第268話 神聖帝国の内部状況

『ふむ……。なるほど。神聖帝国はもはや人間の兵士を必要としていない、というわけかにゃ。』


 その後、農民たちや残存兵士たちを纏め上げてレジスタンスに組み込んだアスタロトは、竜皇国にいるバアル神と魔術で連絡を取り合っていた。

 特に仲のいいといえるほどの間柄ではなかったが、お互いの目的を果たすために情報交換は定期的に行っている。

 変な奴にちょっかい出されて目的を達成できないのなど御免だからだ。


『その通りだ。私がレジスタンス活動を行った結果、もはや神聖帝国は人間の兵士すら切り捨てつつある。人間の兵士はとにかくコストがかかる。兵站の大量の食糧・物資、そして育てる時間やコスト。さらには、いざとなったら反乱を起こす危険性もある。それらを切り捨てて、自分に対して絶対服従の怪物のみの軍隊を作成できれば確かに効果的ではある。』


『……正気かにゃ?ただでさえ低い神聖帝国の株が底を突き抜けるにゃ。

「私たちは悪魔に支配された国家です」と大声で言っているようなものにゃ。」


『あいつらがいうには『新開発された魔導生体兵器』なんだとさ。全く聞いて呆れる。真実じゃなくても、嘘を何千回も言い続ければ真実となるとでも思っていそうだしな。そんなんじゃよ……人間の魂の輝きが見れねぇだろうがよぉおおお!!』


 いきなり切れだしたアスタロトに対して、バアル神はやれやれと思わず肩を竦める。

 彼の趣味嗜好はどうでもいいが、神聖帝国内部の情報に一番詳しいのは、レジスタンス活動を行っている彼らである。

 ならば、彼から情報を収集するのが一番手っ取り早いというものだ。


『で、これからどうするつもりなのかにゃ?残存した神聖帝国の兵士を纏め上げるつもりなのかにゃ?』


『ああ、そのつもりだ。切り捨てられた彼らをそのまま放置すれば野盗になるだけだが、纏め上げて戦力にすれば多少でもゼヌニムに対抗できる戦力になれるはずだ。あのクソ女の重い通りにならないときっちりと思い知らしてやらないとな。』


ともあれ、神聖帝国はもはや人間の兵士を切り捨て始め、怪物の兵士を量産し始めているというのは竜皇国にとっても重要な情報である。

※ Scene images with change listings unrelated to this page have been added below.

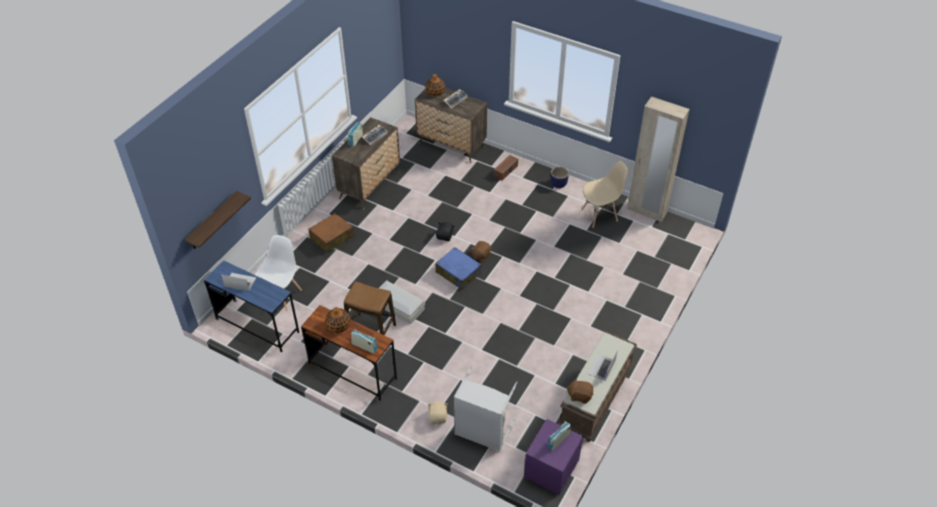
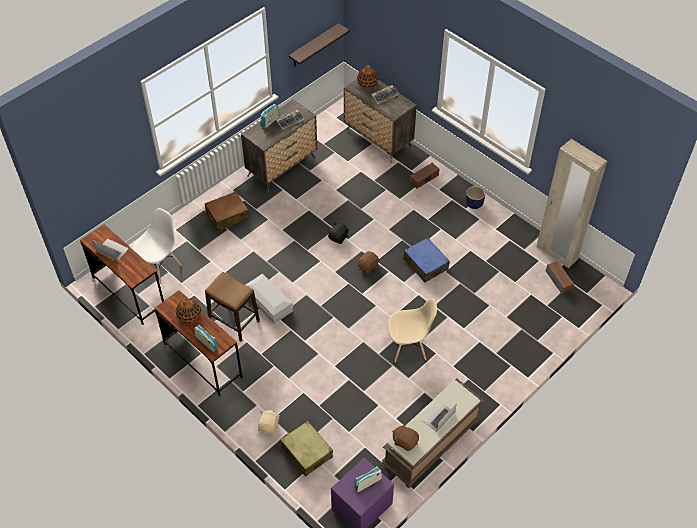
camera: 15 degrees right, 5 degrees up
(213, 221) = (96, 186): shelf -> shelf (314, 46)
(257, 326) = (128, 293): blue desk -> brown desk
(458, 273) = (338, 280): blue suitcase -> blue suitcase (425, 264)
(482, 432) = (306, 452): grey laundry basket -> beige suitcase
(600, 215) = (505, 247): beige chair -> beige chair (409, 347)
(657, 234) = (559, 280): none -> speaker

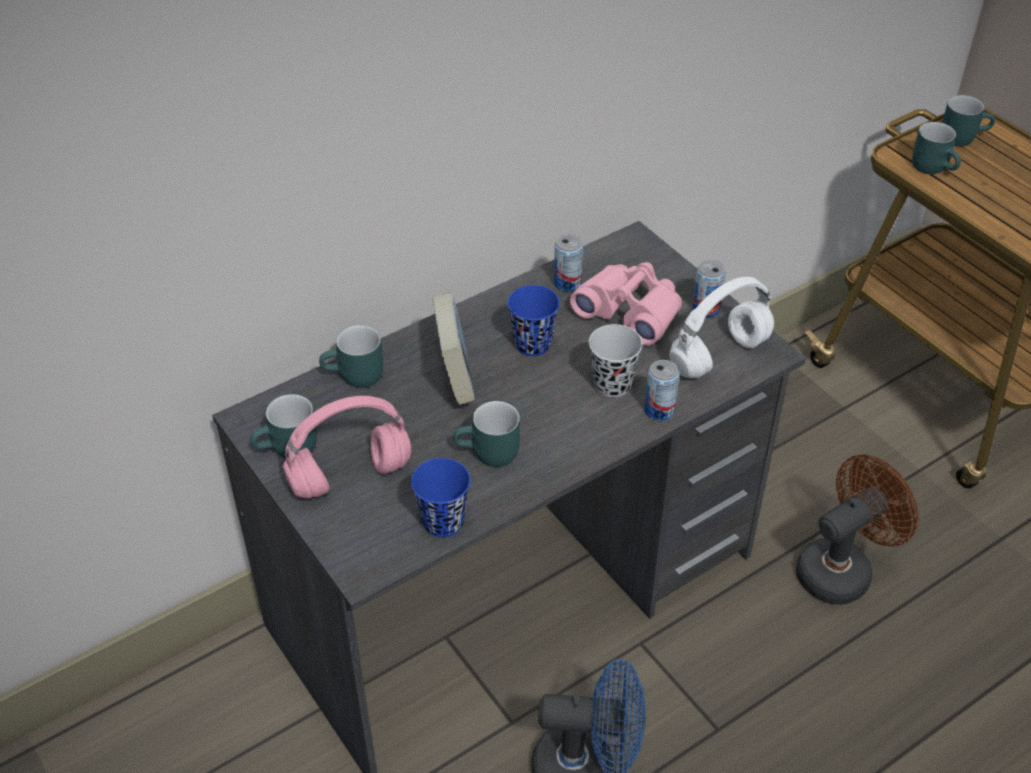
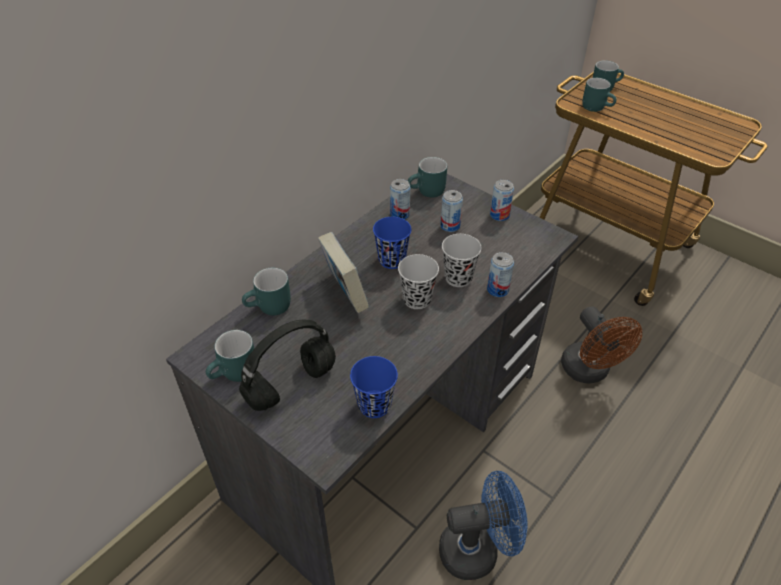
camera: 15 degrees left, 0 degrees up
(348, 478) = (290, 386): pink headphones -> black headphones
(489, 455) = (390, 346): turquoise mug -> turquoise mug (428, 192)
(546, 402) = (417, 299): none -> black cup
(630, 311) = (450, 226): pink binoculars -> can
(720, 354) = (522, 244): white headphones -> none
(842, 569) = (589, 372): brown fan -> brown fan turned 120 degrees clockwise

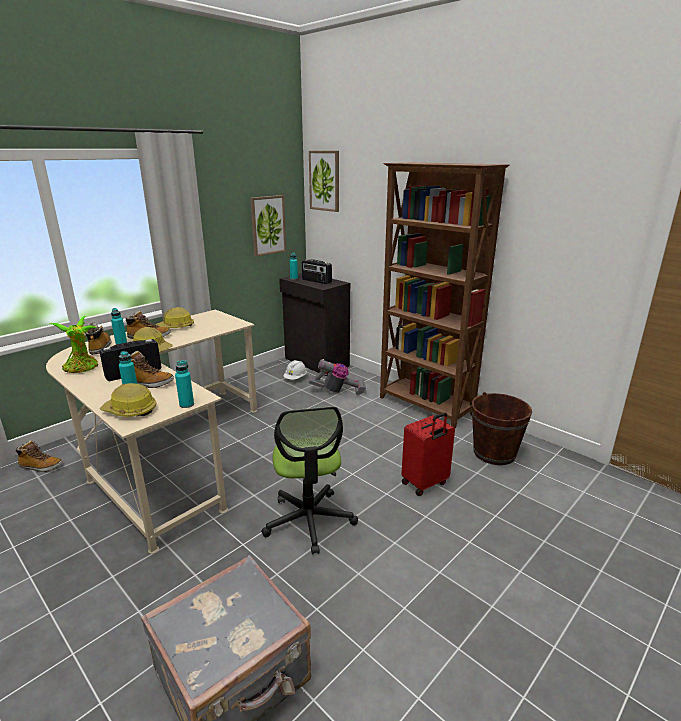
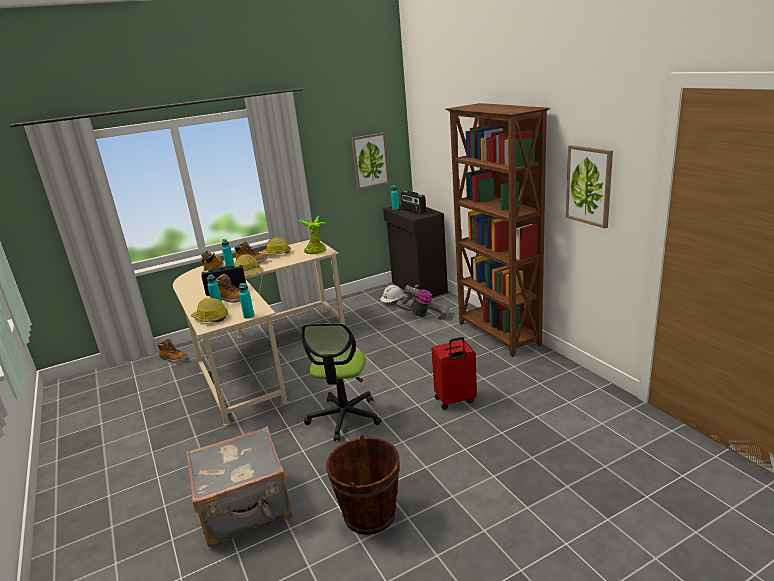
camera: 20 degrees right, 0 degrees up
(82, 368) = (195, 285): potted plant -> potted plant (316, 251)
(325, 181) = (421, 117): picture -> picture (589, 185)
(494, 453) = (537, 381): brown bucket -> brown bucket (370, 514)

アスタロトが残存する軍隊を纏め上げてくれれば、対神聖帝国に対しての大きな戦力になる。

バアルはそう納得して、リュフトヒェンに報告することにした。


『で、彼らを養うためには、大量の食料が必要だから支援よろしく。』


そのアスタロトの言葉に、バアルははぁ、とため息をついた。